Fine di un sogno o di un incubo?

di Fabrizio Annaro

Malgrado lo shock provocato dalla decisione di Mattarella, la situazione appare piuttosto chiara. Il contratto di governo aveva creato tante speranze negli italiani: in molti avevano cominciato a fare i calcoli per la pensione, qualcuno sognava qualche taglio sulle tasse, altri come avrebbero potuto ottenere il reddito di cittadinanza.

Le dichiarazioni di Mattarella, al di là del braccio di ferro su Savona (ecco il suo comunicato), hanno messo in luce i timori di una possibile uscita dall’euro. Comprendo coloro che criticano il Capo dello Stato, ma lui è il garante degli interessi del paese e degli impegni internazionali e la preoccupazione di non saper gestire la reazione dei mercati finanziari era un rischio troppo grande.

E’ vero che la finanza condiziona la politica, ma nessuno vive su un’isola felice. La globalizzazione ci impone scelte a volte diverse dalla nostra volontà e non possiamo non tenere in considerazione il fatto che una parte del nostro debito è in mano straniera. Siamo chiamati ad agire con intelligenza e prudenza se vogliamo migliorare la nostra situazione, senza negare che è  giusto e necessario un cambiamento, soprattutto per quella parte del paese che vive un forte disagio.
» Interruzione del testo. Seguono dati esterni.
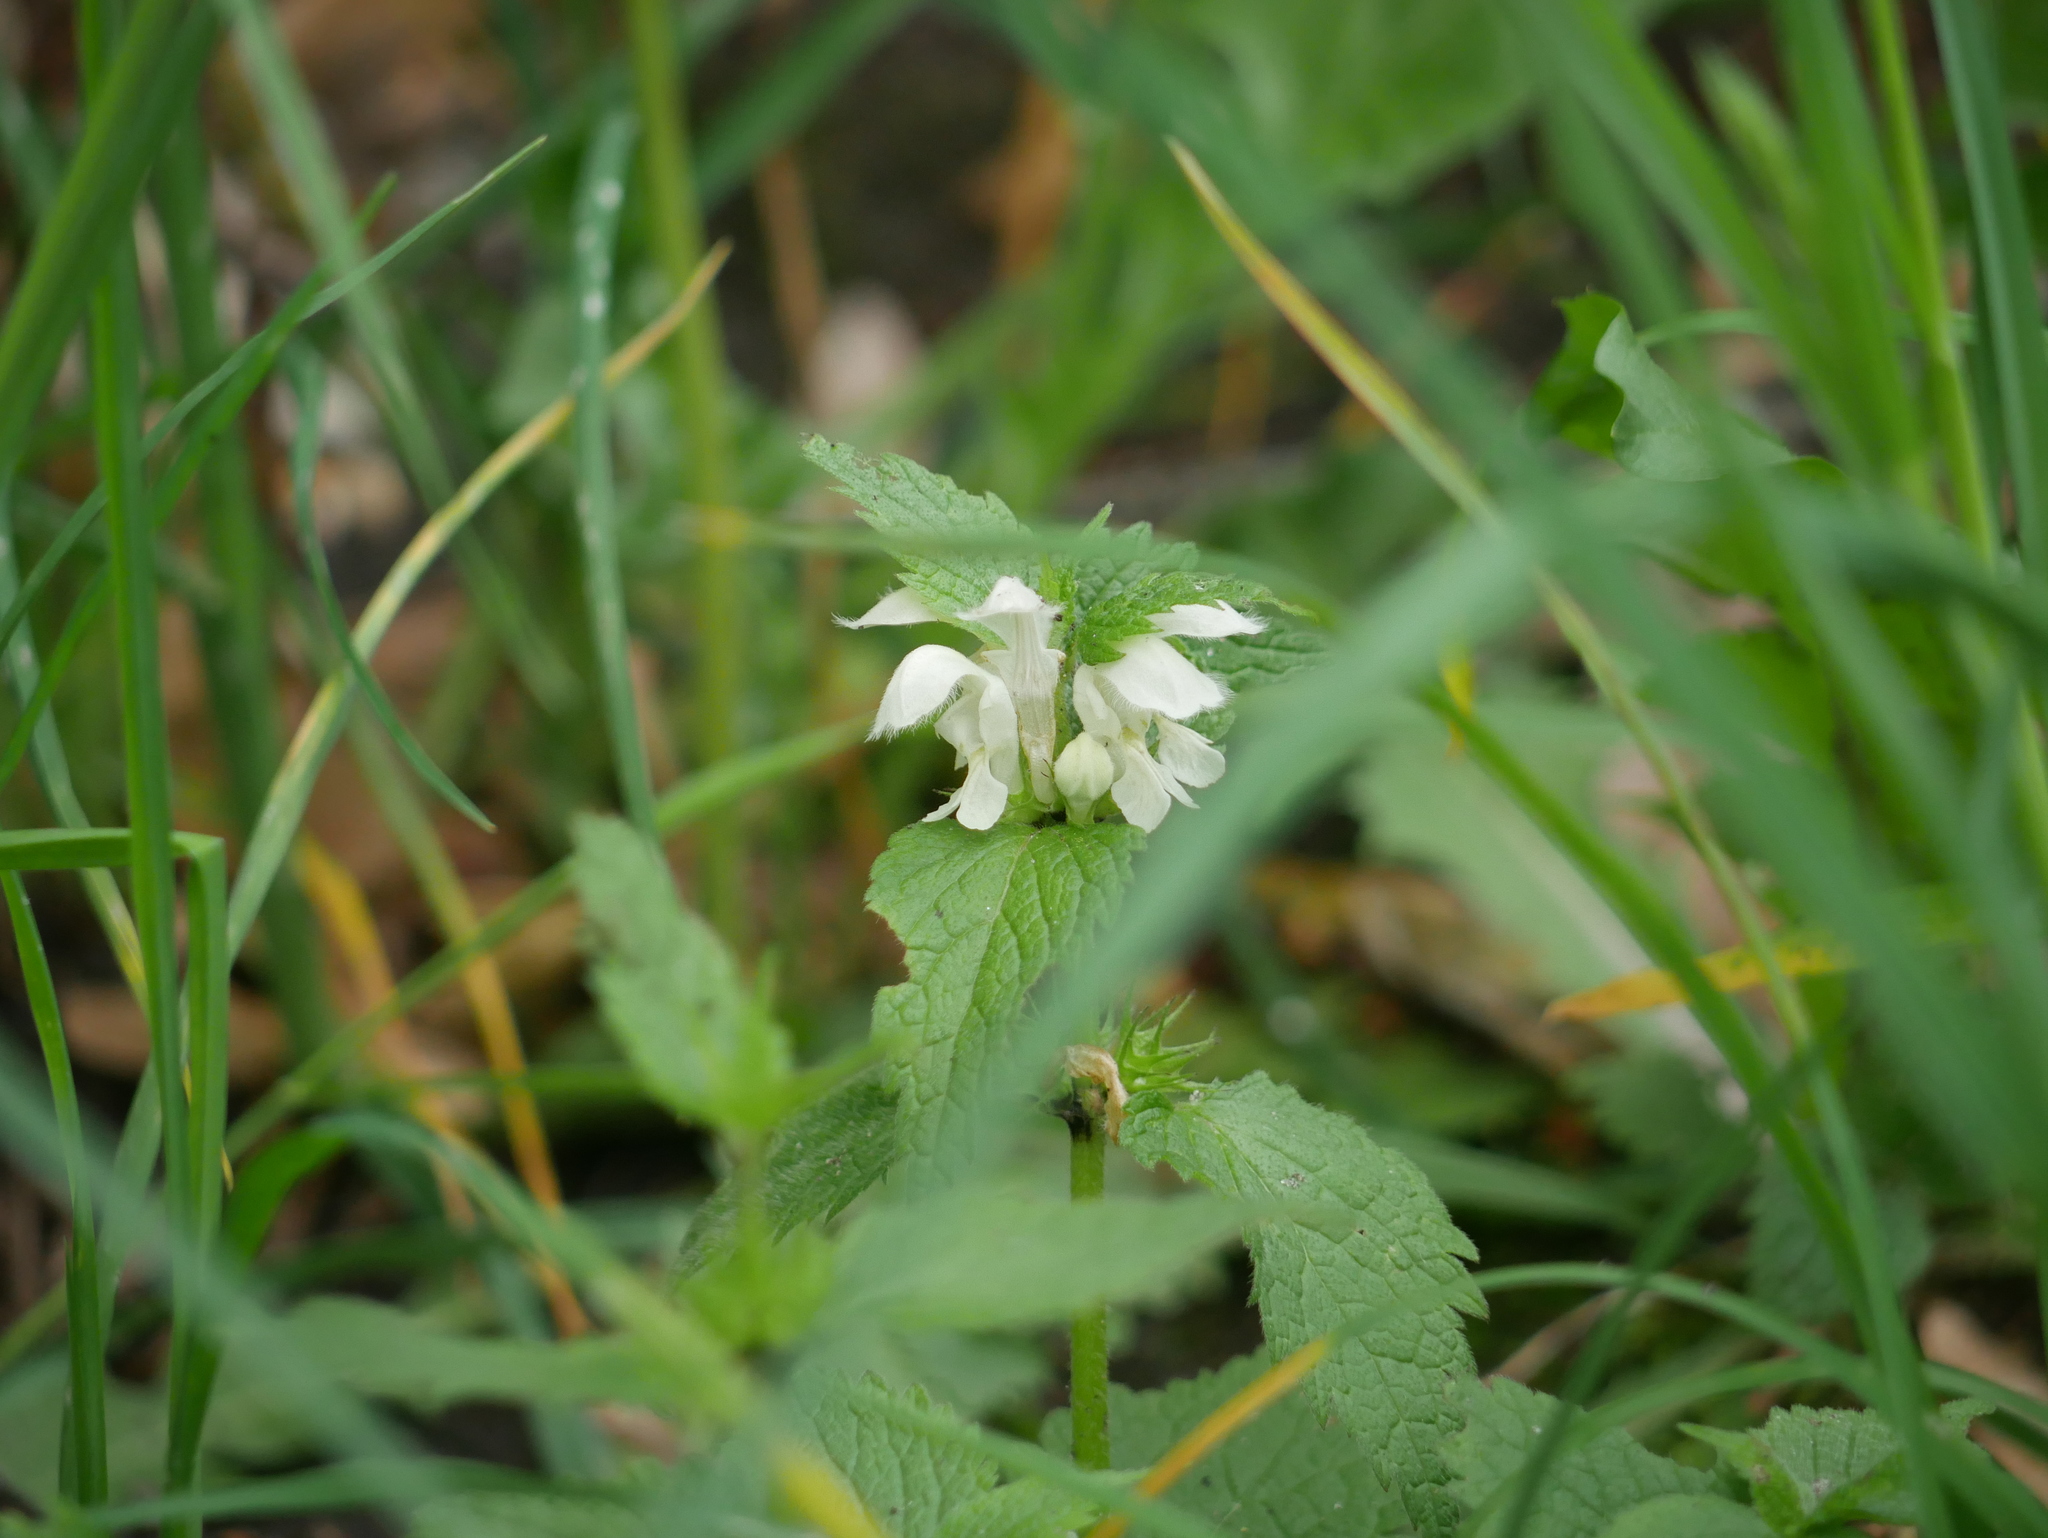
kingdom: Plantae
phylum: Tracheophyta
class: Magnoliopsida
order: Lamiales
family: Lamiaceae
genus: Lamium
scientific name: Lamium album
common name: White dead-nettle
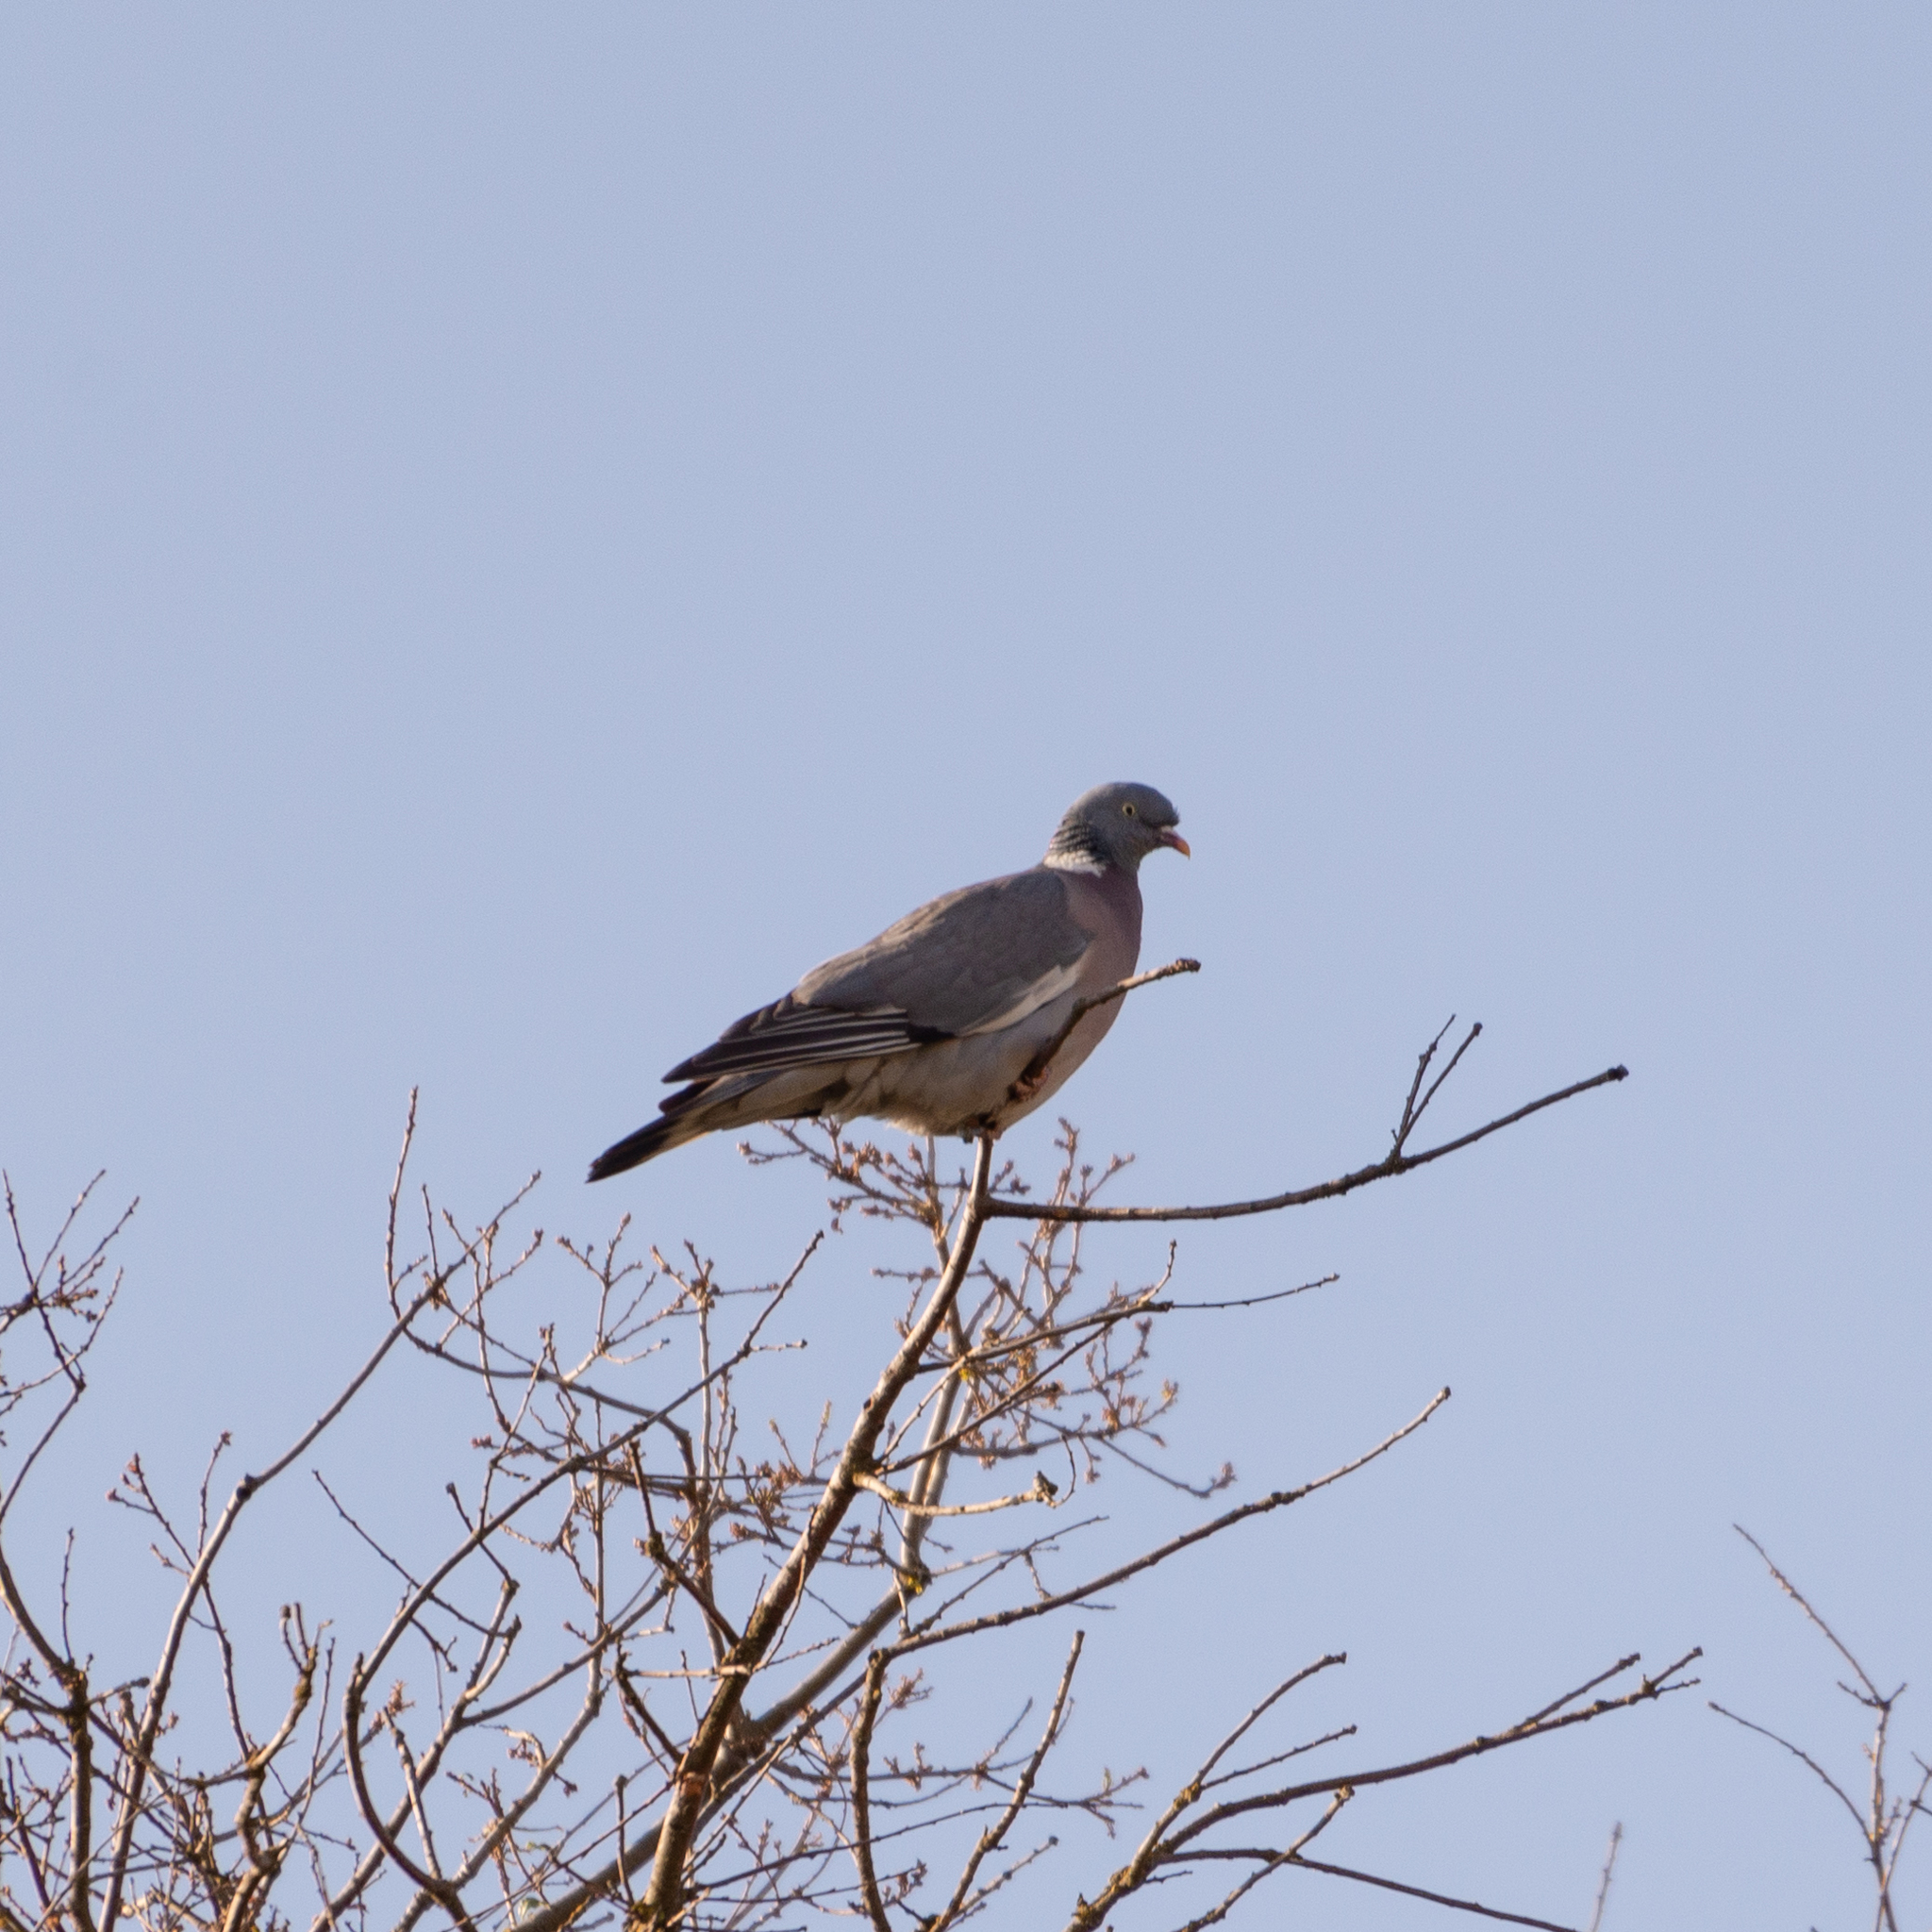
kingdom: Animalia
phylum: Chordata
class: Aves
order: Columbiformes
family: Columbidae
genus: Columba
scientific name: Columba palumbus
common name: Common wood pigeon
Gli economisti insegnano che di fronte a crisi economiche di questa portata, i governi possono imboccare due strade: la svalutazione della moneta nazionale oppure la riduzione dei salari.  L’Italia, non potendo svalutare la moneta,  ha scelto la seconda strada. Un’austerità senza investimenti che ha impoverito il Paese.

Il contratto di governo non ha indicato alcuna ricetta su come e dove trovare i fondi per attuare l’ambizioso programma. Probabilmente questo è stato un elemento determinante nel convincere Mattarella che, con tutta probabilità, si voleva superare la crisi uscendo dall’euro. Il ritorno ad una lira fortemente svalutata, (nelle mani della Banca d’Italia e svincolata dalla Bce), avrebbe svalutato il debito con conseguenze inimmaginabili sull’Europa e sulla moneta unica, sulla nostra economia e con il rischio di un forte impoverimento del Paese. Se stanno così le cose, a mio parere, Mattarella ha fatto bene.

A questo punto, però, non possiamo rimanere nell’ambiguità: si vada presto al voto. E’ chiaro che la prossima campagna elettorale sarà un referendum su Europa ed euro. Salvini e Di Maio ci dicano chiaramente le loro intenzioni e se vogliono rimanere o no in Europa, così che gli italiani possano esprimere con maggior consapevolezza il loro pensiero.

L’invito che rivolgo alla parte avversaria di Lega e M5S è quello di ripresentarsi agli elettori con una proposta più chiara e con una leadership rinnovata. Fra la cancellazione della legge Fornero e la sua difesa a tutti i costi c’è una via di mezzo sostenibile. Tra l’aumento delle tasse e la flat-tax che favorisce i ricchi, si possono trovare proposte più eque. Tra il reddito di cittadinanza e nessun provvedimento per i più poveri, ci sono strade intermedie.

In conclusione cerchiamo di individuare nuove politiche economiche che superino la rassegnazione all’austerità e siano in grado di aprire nuovi orizzonti di crescita e prosperità.

E questa cosa si può fare. Non sarà un lavoro facile, questo è fuori discussione, ma gli italiani sono famosi per trovare, nel momento del bisogno, le soluzioni migliori per risalire la china.